Interactive mode (default): The script pauses between rounds and waits for ENTER after editing the revised file. Press q to stop early.

Non-interactive mode (--no-interactive): Runs all rounds without pausing. Useful when Claude Code manages the edit-review loop externally.

Single-round mode (--round N): Runs only round N. This is the best option when Claude Code drives the loop — it can run round 1, read feedback, revise the file, then run round 2, etc.

Example Claude Code workflow:

bash

# Round 1
python3 scripts/iterate_section.py sections/03-data-model.md revised.md data --round 1
# Claude reads feedback, revises revised.md
# Round 2
python3 scripts/iterate_section.py sections/03-data-model.md revised.md data --round 2

Convergence detection: The script tracks issue counts across rounds. If issues stop decreasing after 3+ rounds, it warns that manual review may be needed.

Fallback: If codex exec resume --last fails (e.g., session expired), the script falls back to a fresh codex exec with the revision prompt.
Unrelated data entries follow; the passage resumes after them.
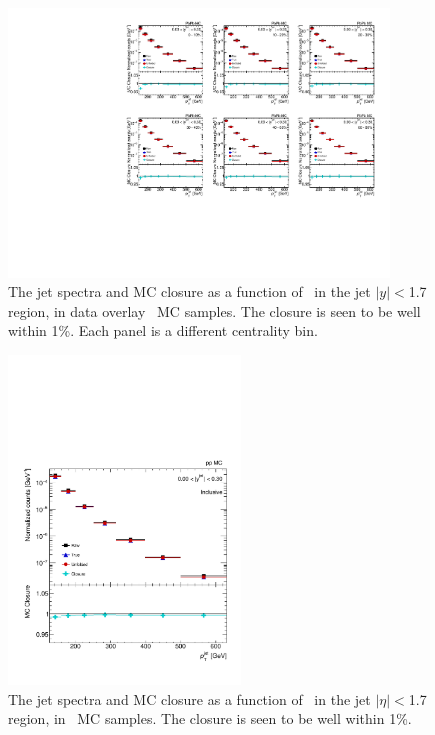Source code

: \begin{figure}
\centering
\includegraphics[page=5, width=0.9\textwidth]{figures/main/corrections/spect_closure_PbPb_MC.pdf}
\caption{The jet spectra and MC closure as a function of \ptjet\ in the jet $|y| < $1.7 region, in data overlay \pbpb\ MC samples.
The closure is seen to be well within 1\%.
Each panel is a different centrality bin.}
\label{fig:PbPb_jetspect_closure}
\end{figure}

\begin{figure}
\centering
\includegraphics[page=5, width=0.55\textwidth]{figures/main/corrections/spect_closure_pp_MC.pdf}
\caption{The jet spectra and MC closure as a function of \ptjet\ in the jet $|\eta| < $1.7 region, in \pp\ MC samples.
The closure is seen to be well within 1\%.}
\label{fig:pp_jetspect_closure}
\end{figure}



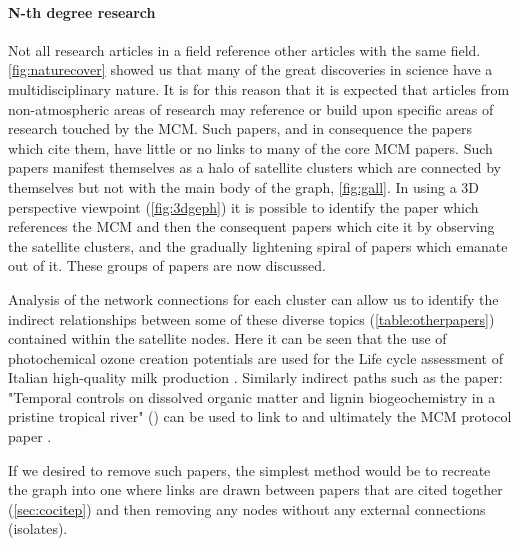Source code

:  

\paragraph*{N-th degree research}
Not all research articles in a field reference other articles with the same field. \autoref{fig:naturecover} showed us that many of the great discoveries in science have a multidisciplinary nature. It is for this reason that it is expected that articles from non-atmospheric areas of research may reference or build upon specific areas of research touched by the MCM. Such papers, and in consequence the papers which cite them, have little or no links to many of the core MCM papers. Such papers manifest themselves as a halo of satellite clusters which are connected by themselves but not with the main body of the graph, \autoref{fig:gall}. In using a 3D perspective viewpoint (\autoref{fig:3dgeph}) it is possible to identify the paper which references the MCM and then the consequent papers which cite it by observing the satellite clusters, and the gradually lightening spiral of papers which emanate out of it. These groups of papers are now discussed. 

Analysis of the network connections for each cluster can allow us to identify the indirect relationships between some of these diverse topics (\autoref{table:otherpapers}) contained within the satellite nodes. Here it can be seen that the use of photochemical ozone creation potentials \citep{milk1,milk2} are used for the Life cycle assessment of Italian high-quality milk production \citep{milk}. 
Similarly indirect paths such as the paper:
 "Temporal controls on dissolved organic matter and lignin biogeochemistry in a pristine tropical river" (\citep{biogeo}) can be used to link to \citep{georiver1} and ultimately the MCM protocol paper \citep{mcmpartA}.
 
 If we desired to remove such papers, the simplest method would be to recreate the graph into one where links are drawn between papers that are cited together (\autoref{sec:cocitep})
 and then removing any nodes without any external connections (isolates).

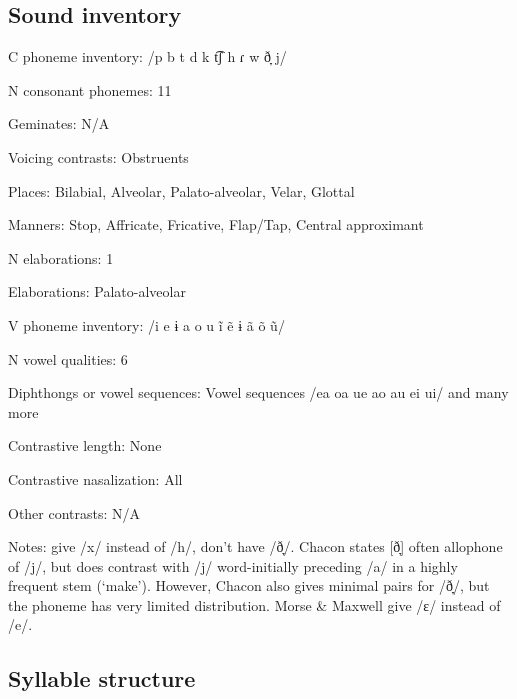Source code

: {\subsection*{Sound inventory}
\begin{appendixdesc}

\item[C phoneme inventory:] /p b t d k t͡ʃ h ɾ w ð̞ j/

\item[N consonant phonemes:] 11

\item[Geminates:] N/A

\item[Voicing contrasts:] Obstruents

\item[Places:] Bilabial, Alveolar, Palato-alveolar, Velar, Glottal

\item[Manners:] Stop, Affricate, Fricative, Flap/Tap, Central approximant

\item[N elaborations:] 1

\item[Elaborations:] Palato-alveolar

\item[V phoneme inventory:] /i e ɨ a o u ĩ ẽ ɨ ã õ ũ/

\item[N vowel qualities:] 6

\item[Diphthongs or vowel sequences:] Vowel sequences /ea oa ue ao au ei ui/ and many more

\item[Contrastive length:] None

\item[Contrastive nasalization:] All

\item[Other contrasts:] N/A

\item[Notes:] \citet{MorseMaxwell1999} give /x/ instead of /h/, don’t have /ð̞/. Chacon states [ð̞] often allophone of /j/, but does contrast with /j/ word-initially preceding /a/ in a highly frequent stem (‘make’). However, Chacon also gives minimal pairs for /ð̞/, but the phoneme has very limited distribution. Morse \& Maxwell give /ɛ/ instead of /e/.
\end{appendixdesc}
\subsection*{Syllable structure}
\begin{appendixdesc}


\end{appendixdesc}}
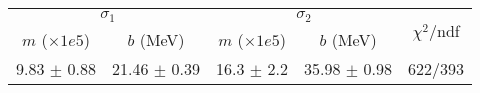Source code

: \begin{tabular}{cc|cc||c}
\multicolumn{2}{c|}{$\sigma_1$} & \multicolumn{2}{|c}{$\sigma_2$}  & \multirow{2}{*}{$\chi^2/$ndf}\\
$m$ ($\times1e5$) & $b$ (MeV) & $m$ ($\times1e5$) & $b$ (MeV)  & \\
\hline
9.83 $\pm$ 0.88 & 21.46 $\pm$ 0.39 & 16.3 $\pm$ 2.2 & 35.98 $\pm$ 0.98 & 622/393\\
\end{tabular}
This loses conversational context but still gets a review.

All iteration feedback is preserved in .codex-review/feedback/iterations/<section-name>/ with a summary file.

Recommended Workflow

For plans with mixed quality across sections:

•Run pass 1 on all sections
•Triage: identify sections with 🔴 critical findings
•Use iterate-section.sh on critical sections until approved
•Re-run pass 1 on remaining 🟡 warning sections if needed
•Only then proceed to pass 2 holistic review

This avoids burning a holistic review on a document with known local problems.